* **What the task asks**: Every line below should come back exactly as written, though the pictures stay out.

- - -

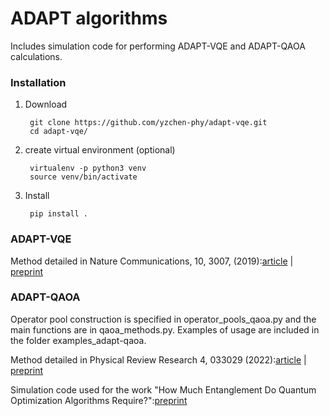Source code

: 
# ADAPT algorithms
Includes simulation code for performing ADAPT-VQE and ADAPT-QAOA calculations.


### Installation
1. Download
    
        git clone https://github.com/yzchen-phy/adapt-vqe.git
        cd adapt-vqe/

2. create virtual environment (optional)
         
        virtualenv -p python3 venv
        source venv/bin/activate

3. Install

        pip install .


### ADAPT-VQE

Method detailed in Nature Communications, 10, 3007, (2019):[article](https://www.nature.com/articles/s41467-019-10988-2?utm_source=other_website&utm_medium=display&utm_content=leaderboard&utm_campaign=JRCN_2_LW_X-moldailyfeed&error=cookies_not_supported&code=55be89d0-c3c3-4c68-aee9-7424ed20999f)
|
[preprint](https://arxiv.org/abs/1812.11173)

### ADAPT-QAOA 

Operator pool construction is specified in operator_pools_qaoa.py and the main functions are in qaoa_methods.py.
Examples of usage are included in the folder examples_adapt-qaoa. 

Method detailed in Physical Review Research 4, 033029 (2022):[article](https://journals.aps.org/prresearch/abstract/10.1103/PhysRevResearch.4.033029)
|
[preprint](https://arxiv.org/abs/2005.10258)

Simulation code used for the work "How Much Entanglement Do Quantum Optimization Algorithms Require?":[preprint](https://arxiv.org/abs/2205.12283) 
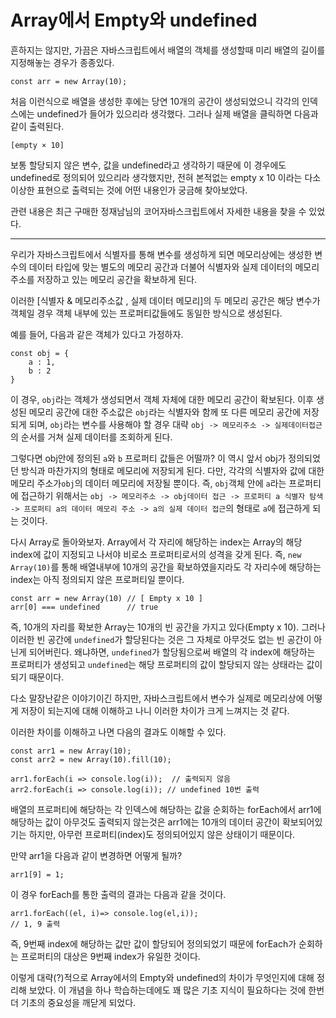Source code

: # Array에서 Empty와 undefined

흔하지는 않지만, 가끔은 자바스크립트에서 배열의 객체를 생성할때 미리 배열의 길이를 지정해놓는 경우가 종종있다. 

    const arr = new Array(10);

처음 이런식으로 배열을 생성한 후에는 당연 10개의 공간이 생성되었으니 각각의 인덱스에는 undefined가 들어가 있으리라 생각했다. 그러나 실제 배열을 클릭하면 다음과 같이 출력된다.

    [empty × 10]

보통 할당되지 않은 변수, 값을 undefined라고 생각하기 때문에 이 경우에도 undefined로 정의되어 있으리라 생각했지만, 전혀 본적없는 empty x 10 이라는 다소 이상한 표현으로 출력되는 것에 어떤 내용인가 궁금해 찾아보았다.

관련 내용은 최근 구매한 정재남님의 코어자바스크립트에서 자세한 내용을 찾을 수 있었다. 

---

우리가 자바스크립트에서 식별자를 통해 변수를 생성하게 되면 메모리상에는 생성한 변수의 데이터 타입에 맞는 별도의 메모리 공간과 더불어 식별자와 실제 데이터의 메모리 주소를 저장하고 있는 메모리 공간을 확보하게 된다. 

이러한 [식별자 & 메모리주소값 , 실제 데이터 메모리]의 두 메모리 공간은 해당 변수가 객체일 경우 객체 내부에 있는 프로퍼티값들에도 동일한 방식으로 생성된다.

예를 들어, 다음과 같은 객체가 있다고 가정하자.

    const obj = {
        a : 1,
        b : 2
    }

이 경우, `obj`라는 객체가 생성되면서 객체 자체에 대한 메모리 공간이 확보된다. 이후 생성된 메모리 공간에 대한 주소값은 `obj`라는 식별자와 함께 또 다른 메모리 공간에 저장되게 되며, `obj`라는 변수를 사용해야 할 경우 대략 `obj -> 메모리주소 -> 실제데이터접근` 의 순서를 거쳐 실제 데이터를 조회하게 된다. 

그렇다면 obj안에 정의된 `a`와 `b` 프로퍼티 값들은 어떨까? 이 역시 앞서 obj가 정의되었던 방식과 마찬가지의 형태로 메모리에 저장되게 된다. 다만, 각각의 식별자와 값에 대한 메모리 주소가`obj`의 데이터 메모리에 저장될 뿐이다. 즉, `obj`객체 안에 `a`라는 프로퍼티에 접근하기 위해서는 `obj -> 메모리주소 -> obj데이터 접근 -> 프로퍼티 a 식별자 탐색 -> 프로퍼티 a의 데이터 메모리 주소 -> a의 실제 데이터 접근`의 형태로 `a`에 접근하게 되는 것이다. 

다시 Array로 돌아와보자. Array에서 각 자리에 해당하는 index는 Array의 해당 index에 값이 지정되고 나서야 비로소 프로퍼티로서의 성격을 갖게 된다. 즉, `new Array(10)`를 통해 배열내부에 10개의 공간을 확보하였을지라도 각 자리수에 해당하는 index는 아직 정의되지 않은 프로퍼티일 뿐이다.


    const arr = new Array(10) // [ Empty x 10 ]
    arr[0] === undefined      // true

즉, 10개의 자리를 확보한 Array는 10개의 빈 공간을 가지고 있다(Empty x 10). 그러나 이러한 빈 공간에 `undefined`가 할당된다는 것은 그 자체로 아무것도 없는 빈 공간이 아닌게 되어버린다. 왜냐하면, `undefined`가 할당됨으로써 배열의 각 index에 해당하는 프로퍼티가 생성되고 `undefined`는 해당 프로퍼티의 값이 할당되지 않는 상태라는 값이 되기 때문이다. 

다소 말장난같은 이야기이긴 하지만, 자바스크립트에서 변수가 실제로 메모리상에 어떻게 저장이 되는지에 대해 이해하고 나니 이러한 차이가 크게 느껴지는 것 같다.

이러한 차이를 이해하고 나면 다음의 결과도 이해할 수 있다.

    const arr1 = new Array(10);
    const arr2 = new Array(10).fill(10);

    arr1.forEach(i => console.log(i));  // 출력되지 않음
    arr2.forEach(i => console.log(i)); // undefined 10번 출력

배열의 프로퍼티에 해당하는 각 인덱스에 해당하는 값을 순회하는 forEach에서 arr1에 해당하는 값이 아무것도 출력되지 않는것은 arr1에는 10개의 데이터 공간이 확보되어있기는 하지만, 아무런 프로퍼티(index)도 정의되어있지 않은 상태이기 때문이다. 

만약 arr1을 다음과 같이 변경하면 어떻게 될까?

    arr1[9] = 1;

이 경우 forEach를 통한 출력의 결과는 다음과 같을 것이다.

    arr1.forEach((el, i)=> console.log(el,i));
    // 1, 9 출력

즉, 9번째 index에 해당하는 값만 값이 할당되어 정의되었기 때문에 forEach가 순회하는 프로퍼티의 대상은 9번째 index가 유일한 것이다.

이렇게 대략(?)적으로 Array에서의 Empty와 undefined의 차이가 무엇인지에 대해 정리해 보았다. 이 개념을 하나 학습하는데에도 꽤 많은 기초 지식이 필요하다는 것에 한번 더 기초의 중요성을 깨닫게 되었다.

- - -

* **Exercise answer**:
Source code

: 
# ADAPT algorithms
Includes simulation code for performing ADAPT-VQE and ADAPT-QAOA calculations.


### Installation
1. Download
    
        git clone https://github.com/yzchen-phy/adapt-vqe.git
        cd adapt-vqe/

2. create virtual environment (optional)
         
        virtualenv -p python3 venv
        source venv/bin/activate

3. Install

        pip install .


### ADAPT-VQE

Method detailed in Nature Communications, 10, 3007, (2019):[article](https://www.nature.com/articles/s41467-019-10988-2?utm_source=other_website&utm_medium=display&utm_content=leaderboard&utm_campaign=JRCN_2_LW_X-moldailyfeed&error=cookies_not_supported&code=55be89d0-c3c3-4c68-aee9-7424ed20999f)
|
[preprint](https://arxiv.org/abs/1812.11173)

### ADAPT-QAOA 

Operator pool construction is specified in operator_pools_qaoa.py and the main functions are in qaoa_methods.py.
Examples of usage are included in the folder examples_adapt-qaoa. 

Method detailed in Physical Review Research 4, 033029 (2022):[article](https://journals.aps.org/prresearch/abstract/10.1103/PhysRevResearch.4.033029)
|
[preprint](https://arxiv.org/abs/2005.10258)

Simulation code used for the work "How Much Entanglement Do Quantum Optimization Algorithms Require?":[preprint](https://arxiv.org/abs/2205.12283) 
Source code

: # Array에서 Empty와 undefined

흔하지는 않지만, 가끔은 자바스크립트에서 배열의 객체를 생성할때 미리 배열의 길이를 지정해놓는 경우가 종종있다. 

    const arr = new Array(10);

처음 이런식으로 배열을 생성한 후에는 당연 10개의 공간이 생성되었으니 각각의 인덱스에는 undefined가 들어가 있으리라 생각했다. 그러나 실제 배열을 클릭하면 다음과 같이 출력된다.

    [empty × 10]

보통 할당되지 않은 변수, 값을 undefined라고 생각하기 때문에 이 경우에도 undefined로 정의되어 있으리라 생각했지만, 전혀 본적없는 empty x 10 이라는 다소 이상한 표현으로 출력되는 것에 어떤 내용인가 궁금해 찾아보았다.

관련 내용은 최근 구매한 정재남님의 코어자바스크립트에서 자세한 내용을 찾을 수 있었다. 

---

우리가 자바스크립트에서 식별자를 통해 변수를 생성하게 되면 메모리상에는 생성한 변수의 데이터 타입에 맞는 별도의 메모리 공간과 더불어 식별자와 실제 데이터의 메모리 주소를 저장하고 있는 메모리 공간을 확보하게 된다. 

이러한 [식별자 & 메모리주소값 , 실제 데이터 메모리]의 두 메모리 공간은 해당 변수가 객체일 경우 객체 내부에 있는 프로퍼티값들에도 동일한 방식으로 생성된다.

예를 들어, 다음과 같은 객체가 있다고 가정하자.

    const obj = {
        a : 1,
        b : 2
    }

이 경우, `obj`라는 객체가 생성되면서 객체 자체에 대한 메모리 공간이 확보된다. 이후 생성된 메모리 공간에 대한 주소값은 `obj`라는 식별자와 함께 또 다른 메모리 공간에 저장되게 되며, `obj`라는 변수를 사용해야 할 경우 대략 `obj -> 메모리주소 -> 실제데이터접근` 의 순서를 거쳐 실제 데이터를 조회하게 된다. 

그렇다면 obj안에 정의된 `a`와 `b` 프로퍼티 값들은 어떨까? 이 역시 앞서 obj가 정의되었던 방식과 마찬가지의 형태로 메모리에 저장되게 된다. 다만, 각각의 식별자와 값에 대한 메모리 주소가`obj`의 데이터 메모리에 저장될 뿐이다. 즉, `obj`객체 안에 `a`라는 프로퍼티에 접근하기 위해서는 `obj -> 메모리주소 -> obj데이터 접근 -> 프로퍼티 a 식별자 탐색 -> 프로퍼티 a의 데이터 메모리 주소 -> a의 실제 데이터 접근`의 형태로 `a`에 접근하게 되는 것이다. 

다시 Array로 돌아와보자. Array에서 각 자리에 해당하는 index는 Array의 해당 index에 값이 지정되고 나서야 비로소 프로퍼티로서의 성격을 갖게 된다. 즉, `new Array(10)`를 통해 배열내부에 10개의 공간을 확보하였을지라도 각 자리수에 해당하는 index는 아직 정의되지 않은 프로퍼티일 뿐이다.


    const arr = new Array(10) // [ Empty x 10 ]
    arr[0] === undefined      // true

즉, 10개의 자리를 확보한 Array는 10개의 빈 공간을 가지고 있다(Empty x 10). 그러나 이러한 빈 공간에 `undefined`가 할당된다는 것은 그 자체로 아무것도 없는 빈 공간이 아닌게 되어버린다. 왜냐하면, `undefined`가 할당됨으로써 배열의 각 index에 해당하는 프로퍼티가 생성되고 `undefined`는 해당 프로퍼티의 값이 할당되지 않는 상태라는 값이 되기 때문이다. 

다소 말장난같은 이야기이긴 하지만, 자바스크립트에서 변수가 실제로 메모리상에 어떻게 저장이 되는지에 대해 이해하고 나니 이러한 차이가 크게 느껴지는 것 같다.

이러한 차이를 이해하고 나면 다음의 결과도 이해할 수 있다.

    const arr1 = new Array(10);
    const arr2 = new Array(10).fill(10);

    arr1.forEach(i => console.log(i));  // 출력되지 않음
    arr2.forEach(i => console.log(i)); // undefined 10번 출력

배열의 프로퍼티에 해당하는 각 인덱스에 해당하는 값을 순회하는 forEach에서 arr1에 해당하는 값이 아무것도 출력되지 않는것은 arr1에는 10개의 데이터 공간이 확보되어있기는 하지만, 아무런 프로퍼티(index)도 정의되어있지 않은 상태이기 때문이다. 

만약 arr1을 다음과 같이 변경하면 어떻게 될까?

    arr1[9] = 1;

이 경우 forEach를 통한 출력의 결과는 다음과 같을 것이다.

    arr1.forEach((el, i)=> console.log(el,i));
    // 1, 9 출력

즉, 9번째 index에 해당하는 값만 값이 할당되어 정의되었기 때문에 forEach가 순회하는 프로퍼티의 대상은 9번째 index가 유일한 것이다.

이렇게 대략(?)적으로 Array에서의 Empty와 undefined의 차이가 무엇인지에 대해 정리해 보았다. 이 개념을 하나 학습하는데에도 꽤 많은 기초 지식이 필요하다는 것에 한번 더 기초의 중요성을 깨닫게 되었다.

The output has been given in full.